The undoubted gem of the week, though, was Monday’s opening play, a gorgeous surreal romantic comedy by Catherine Grosvenor called The Happiest Day Of Brendan Smillie’s Life, about a vulnerable bloke called Brendan (a superb Ben Clifford) his over-protective and bullying brother (Paul Cunningham, in terrific form), and a path to true love that runs through some strange byways, until it finds its destination in lovely, ditsy wedding-planner Jenny, played by Jenny Hulse with such light-touch comic perfection that the audience could only roar their approval.

There are questions to be asked, of course, about what this emerging drama of small works, brilliant fragments and script-in-hand performance means.

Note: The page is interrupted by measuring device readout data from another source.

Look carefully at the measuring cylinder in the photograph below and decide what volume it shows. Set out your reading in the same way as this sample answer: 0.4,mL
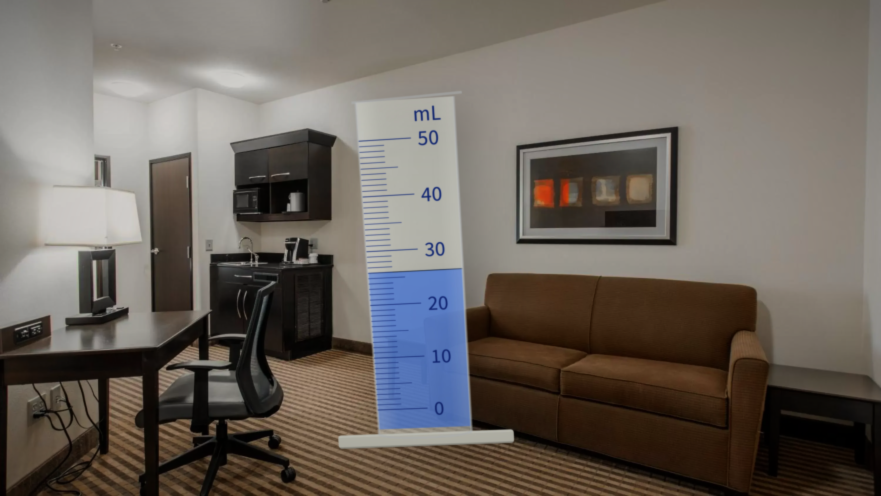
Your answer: 26,mL
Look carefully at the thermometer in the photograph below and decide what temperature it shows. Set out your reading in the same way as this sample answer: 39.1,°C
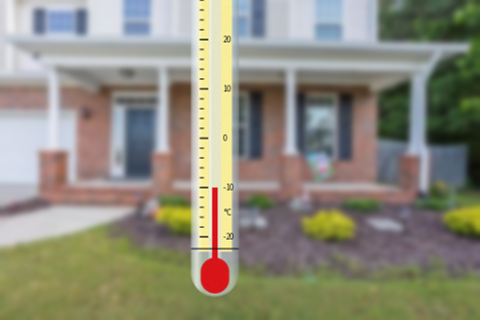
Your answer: -10,°C
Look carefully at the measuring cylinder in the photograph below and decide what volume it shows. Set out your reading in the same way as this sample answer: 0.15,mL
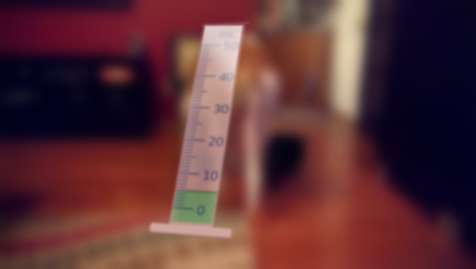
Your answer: 5,mL
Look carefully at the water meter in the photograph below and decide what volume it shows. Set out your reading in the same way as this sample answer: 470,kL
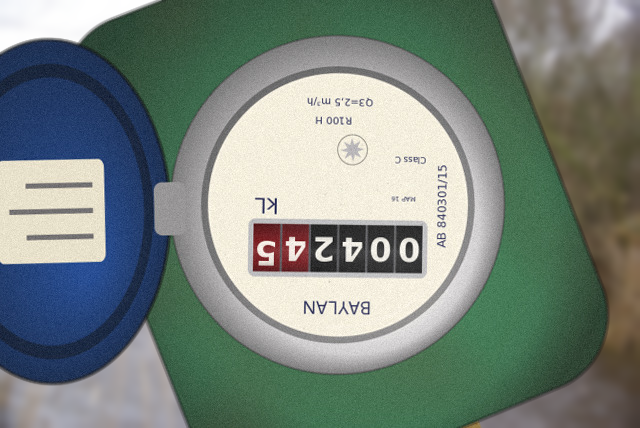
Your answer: 42.45,kL
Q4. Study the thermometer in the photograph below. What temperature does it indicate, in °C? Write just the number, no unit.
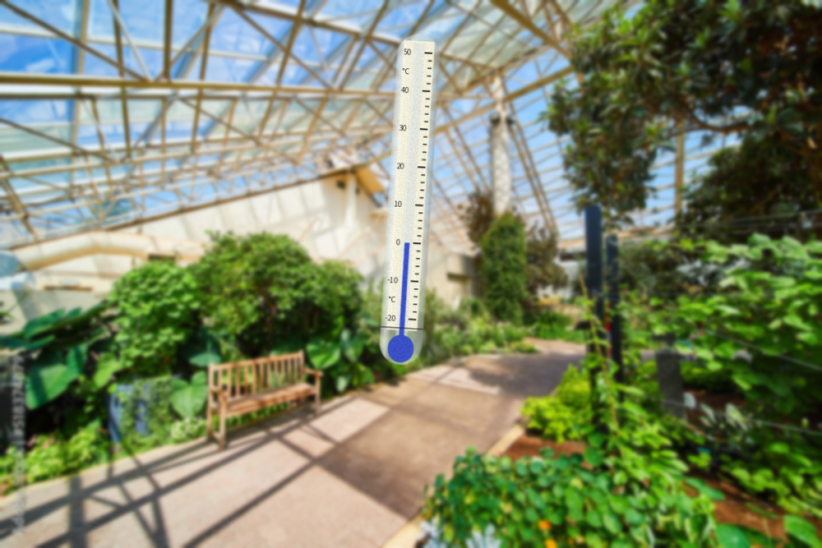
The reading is 0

The aesthetic of Village Pub Theatre, steered by director Caitlin Skinner and writer and co-founder James Ley, comes close to suggesting that fully staged productions are hardly necessary any more, to enable audiences to experience the buzz of live theatre created before their eyes; to revel in the power of their own imaginations to conjure up sets, settings and action.

Whatever the future holds for Skinner and the VPT collective, though, for the moment they’re creating a brand new vortex of powerful theatrical activity in Edinburgh; everyone in the city who enjoys the raw energy of theatre should sample it, and remember to leave plenty of room for cake.